> **Job A**
From the records, retype the lines running from the line with "Parameter Type |" to the line with "Unsigned 8-bit int.", including both of those lines.

> **Reading text**
···
Pandas
Pivot Tables
Pivot tables are a powerful tool for summarizing and reshaping data. In pandas, the pivot_table() function provides this functionality.
Creating a Simple Pivot Table
You can create a pivot table to aggregate data from a DataFrame. You need to specify the index, columns, and values you want to use.
import pandas as pd
import numpy as np
df = pd.DataFrame({'A': ['foo', 'foo', 'foo', 'bar', 'bar', 'bar'],
'B': ['one', 'one', 'two', 'two', 'one', 'one'],
'C': np.random.randn(6),
'D': np.random.randn(6)})
# Create a pivot table with 'A' as index, 'B' as columns, and 'C' as values
pivot = pd.pivot_table(df, values='C', index=['A'], columns=['B'])
print(pivot)Aggregate Functions
The default aggregation function is mean. You can specify a different function or multiple functions using the aggfunc parameter.
| Function | Description |
|---|---|
'mean' | Average of values |
'sum' | Sum of values |
'count' | Count of values |
'min' | Minimum value |
'max' | Maximum value |
'std' | Standard deviation |
'var' | Variance |
import pandas as pd
import numpy as np
df = pd.DataFrame({'A': ['foo', 'foo', 'foo', 'bar', 'bar', 'bar'],
'B': ['one', 'one', 'two', 'two', 'one', 'one'],
'C': np.random.randn(6),
'D': np.random.randn(6)})
# Create a pivot table with sum as the aggregation function
pivot_sum = pd.pivot_table(df, values='C', index=['A'], columns=['B'], aggfunc='sum')
print("Pivot with sum:\n", pivot_sum)
# Use multiple aggregation functions
pivot_multi = pd.pivot_table(df, values='D', index=['A', 'B'], aggfunc=['mean', 'sum'])
print("\nPivot with multiple functions:\n", pivot_multi)
Handling Missing Values
The pivot_table() function allows you to fill missing values using the fill_value parameter.
import pandas as pd
import numpy as np
df = pd.DataFrame({'A': ['foo', 'foo', 'foo', 'bar'],
'B': ['one', 'two', 'two', 'one'],
'C': np.random.randn(4),
'D': np.random.randn(4)})
# Pivot table will have NaN where combinations don't exist
pivot = pd.pivot_table(df, values='C', index=['A'], columns=['B'])
print("Pivot with NaN:\n", pivot)
# Fill missing values with 0
pivot_filled = pd.pivot_table(df, values='C', index=['A'], columns=['B'], fill_value=0)
print("\nPivot with filled values:\n", pivot_filled)
···
> **Job B**
For each statement below, say whether it agrees with the pivot tables text, answering yes or no and quoting the words of the text that decide it. (i) The default aggregation function is sum. (ii) Missing values can be filled by using the fill_value parameter. (iii) More than one aggregation function can be given through the aggfunc parameter.

[Stored data]
···
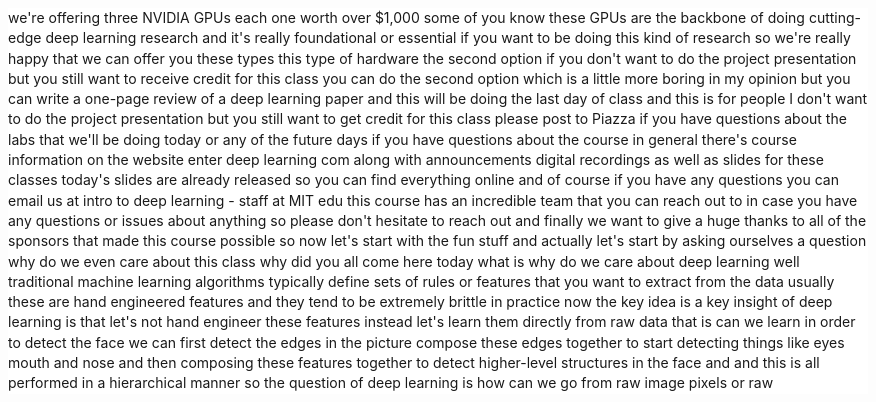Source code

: we're offering three NVIDIA GPUs each
one worth over $1,000 some of you know
these GPUs are the backbone of doing
cutting-edge deep learning research and
it's really foundational or essential if
you want to be doing this kind of
research so we're really happy that we
can offer you these types this type of
hardware the second option if you don't
want to do the project presentation but
you still want to receive credit for
this class you can do the second option
which is a little more boring in my
opinion but you can write a one-page
review of a deep learning paper and this
will be doing the last day of class and
this is for people I don't want to do
the project presentation but you still
want to get credit for this class please
post to Piazza if you have questions
about the labs that we'll be doing today
or any of the future days if you have
questions about the course in general
there's course information on the
website enter deep learning com
along with announcements digital
recordings as well as slides for these
classes today's slides are already
released so you can find everything
online and of course if you have any
questions you can email us at intro to
deep learning - staff at MIT edu this
course has an incredible team that you
can reach out to in case you have any
questions or issues about anything so
please don't hesitate to reach out and
finally we want to give a huge thanks to
all of the sponsors that made this
course possible so now let's start with
the fun stuff and actually let's start
by asking ourselves a question
why do we even care about this class why
did you all come here today what is why
do we care about deep learning well
traditional machine learning algorithms
typically define sets of rules or
features that you want to extract from
the data usually these are hand
engineered features and they tend to be
extremely brittle in practice
now the key idea is a key insight of
deep learning is that let's not hand
engineer these features instead let's
learn them directly from raw data that
is can we learn in order to detect the
face we can first detect the edges in
the picture compose these edges together
to start detecting things like eyes
mouth and nose and then composing these
features together to detect higher-level
structures in the face and and this is
all performed in a hierarchical manner
so the question of deep learning is how
can we go from raw image pixels or raw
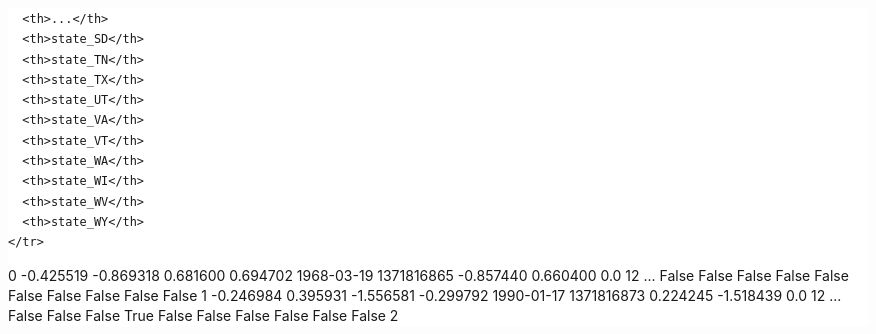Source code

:       <th>...</th>
      <th>state_SD</th>
      <th>state_TN</th>
      <th>state_TX</th>
      <th>state_UT</th>
      <th>state_VA</th>
      <th>state_VT</th>
      <th>state_WA</th>
      <th>state_WI</th>
      <th>state_WV</th>
      <th>state_WY</th>
    </tr>
  </thead>
  <tbody>
    <tr>
      <th>0</th>
      <td>-0.425519</td>
      <td>-0.869318</td>
      <td>0.681600</td>
      <td>0.694702</td>
      <td>1968-03-19</td>
      <td>1371816865</td>
      <td>-0.857440</td>
      <td>0.660400</td>
      <td>0.0</td>
      <td>12</td>
      <td>...</td>
      <td>False</td>
      <td>False</td>
      <td>False</td>
      <td>False</td>
      <td>False</td>
      <td>False</td>
      <td>False</td>
      <td>False</td>
      <td>False</td>
      <td>False</td>
    </tr>
    <tr>
      <th>1</th>
      <td>-0.246984</td>
      <td>0.395931</td>
      <td>-1.556581</td>
      <td>-0.299792</td>
      <td>1990-01-17</td>
      <td>1371816873</td>
      <td>0.224245</td>
      <td>-1.518439</td>
      <td>0.0</td>
      <td>12</td>
      <td>...</td>
      <td>False</td>
      <td>False</td>
      <td>False</td>
      <td>True</td>
      <td>False</td>
      <td>False</td>
      <td>False</td>
      <td>False</td>
      <td>False</td>
      <td>False</td>
    </tr>
    <tr>
      <th>2</th>
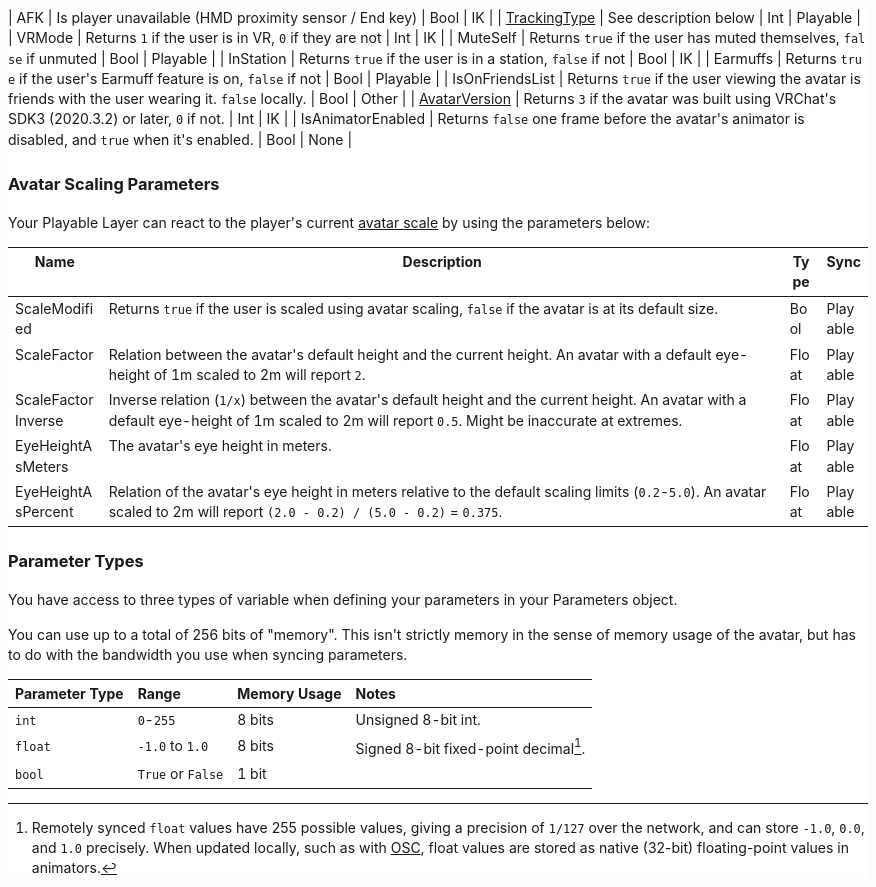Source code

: | AFK                                                                                | Is player unavailable (HMD proximity sensor / End key)                                                                                                                             | Bool               | IK             |
| [TrackingType](/avatars/animator-parameters#trackingtype-parameter)                | See description below                                                                                                                                                              | Int                | Playable       |
| VRMode                                                                             | Returns `1` if the user is in VR, `0` if they are not                                                                                                                              | Int                | IK             |
| MuteSelf                                                                           | Returns `true` if the user has muted themselves, `false` if unmuted                                                                                                                | Bool               | Playable       |
| InStation                                                                          | Returns `true` if the user is in a station, `false` if not                                                                                                                         | Bool               | IK             |
| Earmuffs                                                                           | Returns `true` if the user's Earmuff feature is on, `false` if not                                                                                                                 | Bool               | Playable       |
| IsOnFriendsList                                                                    | Returns `true` if the user viewing the avatar is friends with the user wearing it. `false` locally.                                                                                | Bool               | Other          |
| [AvatarVersion](/worlds/components/vrc_station/#detecting-sdk2-avatars) | Returns `3` if the avatar was built using VRChat's SDK3 (2020.3.2) or later, `0` if not.                                                                                           | Int                | IK             |
| IsAnimatorEnabled                                                                  | Returns `false` one frame before the avatar's animator is disabled, and `true` when it's enabled.                                                                                  | Bool               | None           |

[^1]: GestureLeftWeight and GestureRightWeight go from 0.0 to 1.0 in various gestures depending on the trigger pull. For example, if you make a fist but don't pull the trigger on the left hand, GestureLeft will be 1, but GestureLeftWeight will be 0.0. When you start pulling the trigger, it will climb from 0.0 towards 1.0. This can be used to create "analog" gestures or conditionally detect various things.

### Avatar Scaling Parameters

Your Playable Layer can react to the player's current [avatar scale](/avatars/avatar-scaling) by using the parameters below:

| Name               | Description                                                                                                                                                                                     | Type  | Sync     |
| ------------------ | ----------------------------------------------------------------------------------------------------------------------------------------------------------------------------------------------- | ----- | -------- |
| ScaleModified      | Returns `true` if the user is scaled using avatar scaling, `false` if the avatar is at its default size.                                                                                        | Bool  | Playable |
| ScaleFactor        | Relation between the avatar's default height and the current height. An avatar with a default eye-height of 1m scaled to 2m will report `2`.                                                    | Float | Playable |
| ScaleFactorInverse | Inverse relation (`1/x`) between the avatar's default height and the current height. An avatar with a default eye-height of 1m scaled to 2m will report `0.5`. Might be inaccurate at extremes. | Float | Playable |
| EyeHeightAsMeters  | The avatar's eye height in meters.                                                                                                                                                              | Float | Playable |
| EyeHeightAsPercent | Relation of the avatar's eye height in meters relative to the default scaling limits (`0.2`-`5.0`). An avatar scaled to 2m will report `(2.0 - 0.2) / (5.0 - 0.2)` = `0.375`.                   | Float | Playable |


### Parameter Types

You have access to three types of variable when defining your parameters in your Parameters object.

You can use up to a total of 256 bits of "memory". This isn't strictly memory in the sense of memory usage of the avatar, but has to do with the bandwidth you use when syncing parameters.

| Parameter Type | Range             | Memory Usage | Notes                              |
| :------------- | :---------------- | :----------- | :--------------------------------- |
| `int`          | `0`-`255`         | 8 bits       | Unsigned 8-bit int.                |
| `float`        | `-1.0` to `1.0`   | 8 bits       | Signed 8-bit fixed-point decimal[^2]. |
| `bool`         | `True` or `False` | 1 bit        |                                    |


[^2]: Remotely synced `float` values have 255 possible values, giving a precision of `1/127` over the network, and can store `-1.0`, `0.0`, and `1.0` precisely. When updated locally, such as with [OSC](https://docs.vrchat.com/docs/osc-overview), float values are stored as native (32-bit) floating-point values in animators.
···
> **Exercise response A**
| Parameter Type | Range             | Memory Usage | Notes                              |
| :------------- | :---------------- | :----------- | :--------------------------------- |
| `int`          | `0`-`255`         | 8 bits       | Unsigned 8-bit int.                |

> **Exercise response B**
(i) No: "The default aggregation function is mean."
(ii) Yes: "The pivot_table() function allows you to fill missing values using the fill_value parameter."
(iii) Yes: "You can specify a different function or multiple functions using the aggfunc parameter."